Though it’s Black Submarine’s spaced-out vocals, deep beats and molten soundscapes that retain a vice-like hold on first listen, the heart of this LP is in Rossi’s string arrangements. They parse the album’s 10 songs together, sustaining its climaxes, their celestial mechanics turning ‘Heavy Day’ and ‘The Love in Me’ into full-colour dopamine explosions. They match pound-for-pound Simon Jones’ rolling bass-lines, McCabe’s meditative chord sequences and cavernous electronics, and are left hanging in suspended animation whenever these thick layers of songwriting evaporate.

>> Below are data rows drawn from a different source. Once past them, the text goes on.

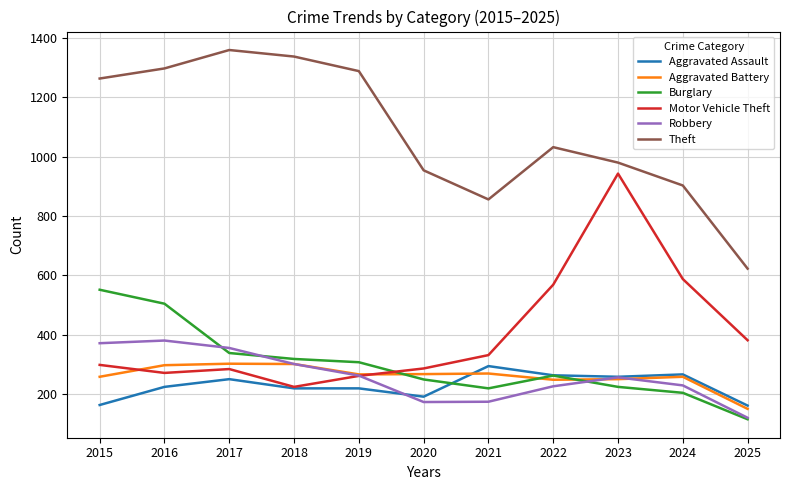

Is it true that Robbery equals 81 at 2016?

False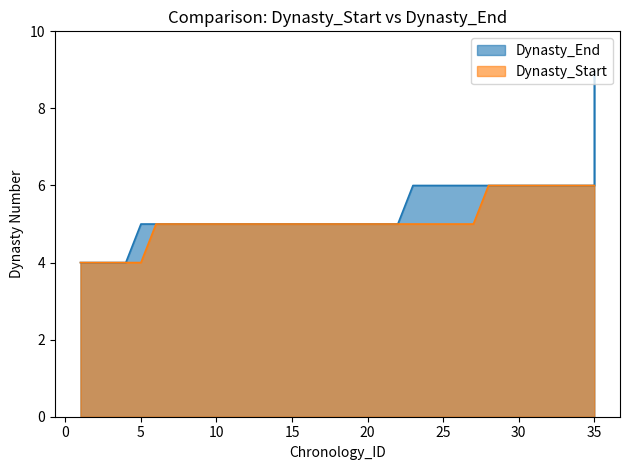

What value does the Dynasty_End series have at 23?

6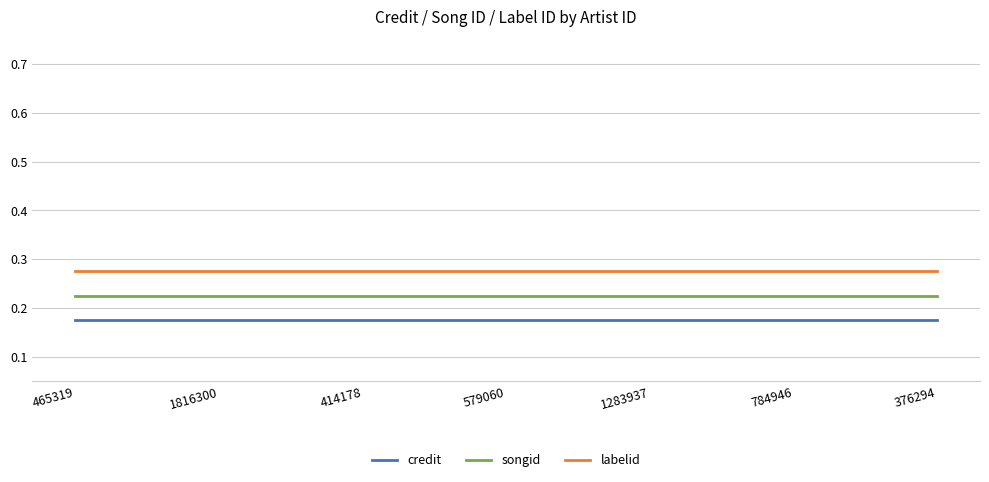

What position from the right is 784946?

2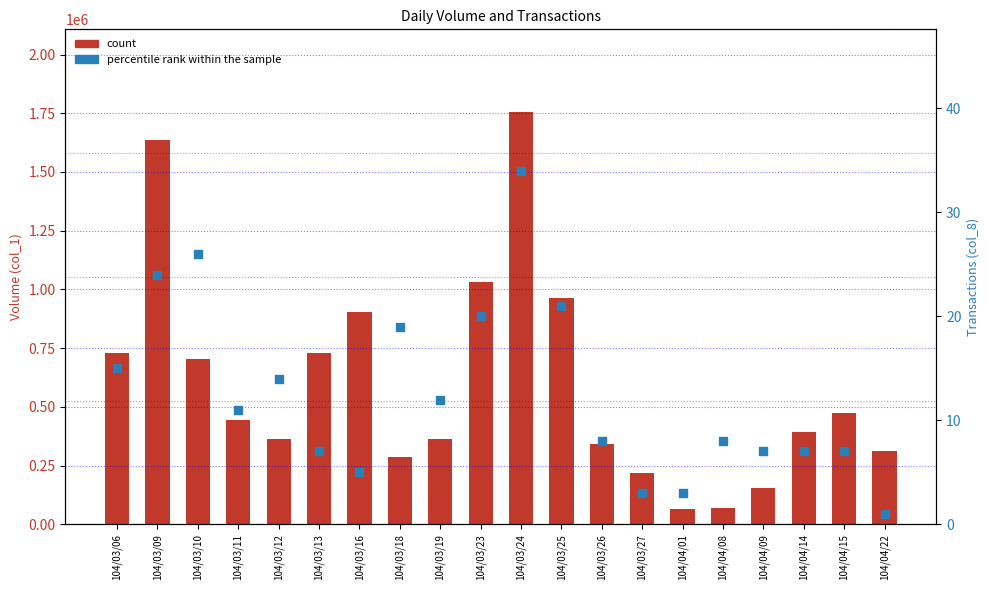

Which series reaches the maximum Y coordinate?

count (col_1)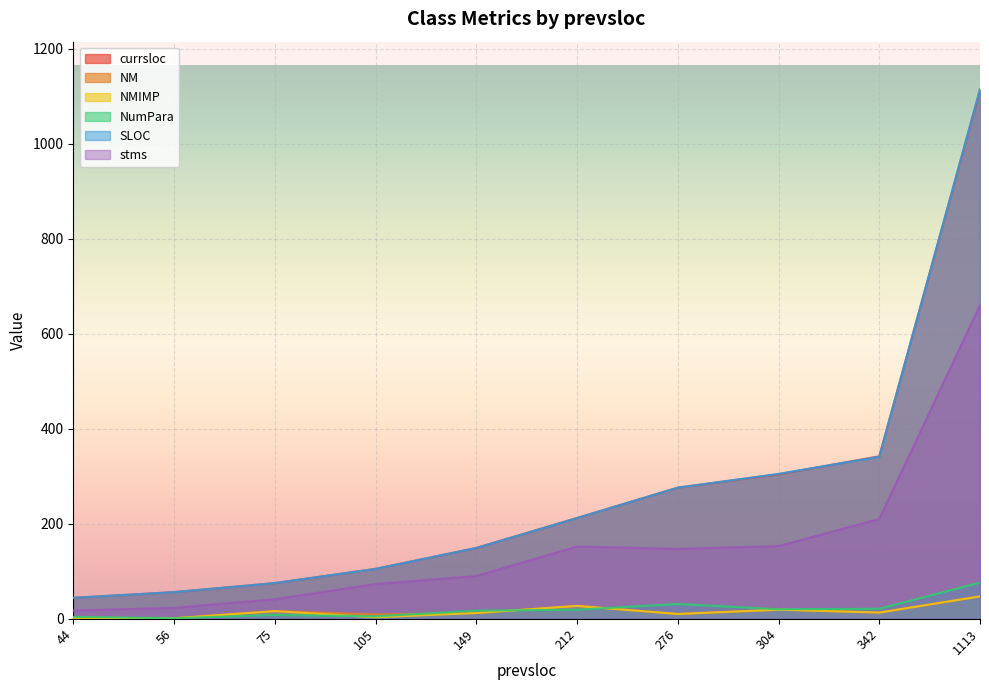

Reading right to left, what are all the values shown in this chart?

currsloc: 105=105	212=212	276=276	149=149	56=56	342=342	1113=1113	304=304	44=44	75=75
NM: 105=9	212=27	276=10	149=12	56=1	342=13	1113=47	304=19	44=2	75=16
NMIMP: 105=3	212=27	276=10	149=12	56=1	342=13	1113=47	304=19	44=2	75=16
NumPara: 105=5	212=19	276=31	149=17	56=1	342=21	1113=76	304=20	44=4	75=8
SLOC: 105=105	212=212	276=276	149=149	56=56	342=341	1113=1115	304=305	44=44	75=75
stms: 105=73	212=152	276=147	149=90	56=23	342=210	1113=660	304=153	44=17	75=41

Opener ‘Black Submarine’ snatches a quick breath of this haunted instrumentation before post-industrial acid low-end blisters into the foreground, supporting mantra-like vocals. It’s a markedly ominous, almost brutal arrival. Conditions were briefly inclement, with the band weathering legal vexation after they released the Kurofune EP as Black Ships. Perhaps that’s the source of an angst and malevolence cheek-by-jowl here with the record’s sweeter moments. The shaded half of their sound recalls the reconstituted smack Jazz of Portishead and Bristol sound acts, resurrected in recent years by the likes of Flying Lotus and Atoms For Peace. It’s a permutation of the music that surrounded them in their early careers, made relevant again by a new period of physical-digital upheaval and the contemporary hybridization of EDM, hip-hop and pop.
The record covers vast terrain and incorporates polar contrasts however, brining effects laden, Moby-via-Morricone soundtrack experimentation juddering into a disquiet accord with accomplished songwriting, the side that may be more familiar to fans of Jones and McCabe’s earlier material. In particular there is a sonic tie to the latter’s work with John Martyn; Black Submarine recently contributed a break beat inflected ‘Rope Soul’d’ to a Martyn tribute record, audible here.
Featuring a vocal turn by 20 year-old Elly McCabe, ‘Lover’ pinpoints exactly this mellifluous territory, as does the standout ‘Heart First’, a 6 minute symphonic rapture that unleashes Amelia Tucker’s lungs:
“Jump out jump in to the end of what you knew/Take a breath and leave your self behind you”
Always intending the band to be a self-sufficient affair, with total creative freedom, they had soon realized that,despite the well-documented gripes to be had with major labels, producing a full and finalized project, without risking the potential creative paralysis of a big advance, and without any sort of team around them, was something of a Herculean challenge. Determined to pull something new and original together despite lives and careers in full flight, they slyly subverted their ‘Ships’ moniker and signed to Kobalt. Luckily, and of interest to any exploitation cinema fans, help had come unexpectedly when the band landed the soundtrack for a Mickey Rourke movie, ‘Java Heat,’ a B-movie shrapnel fest and cult hit where it’s set in Indonesia. Using their thoroughly modern process, all five members worked and shared music remotely, each having a hand in its construction while never once being all in the same room. With the proceeds, they could finance the whole LP themselves and achieve the self-sufficiency they had set out for.
It paid off handsomely. These 10 songs, darked out missives pitched in the nether-space between early morning and daybreak, between screen and mind, seep out around the edges of the record, achieving a remarkable psychoactive subterfuge.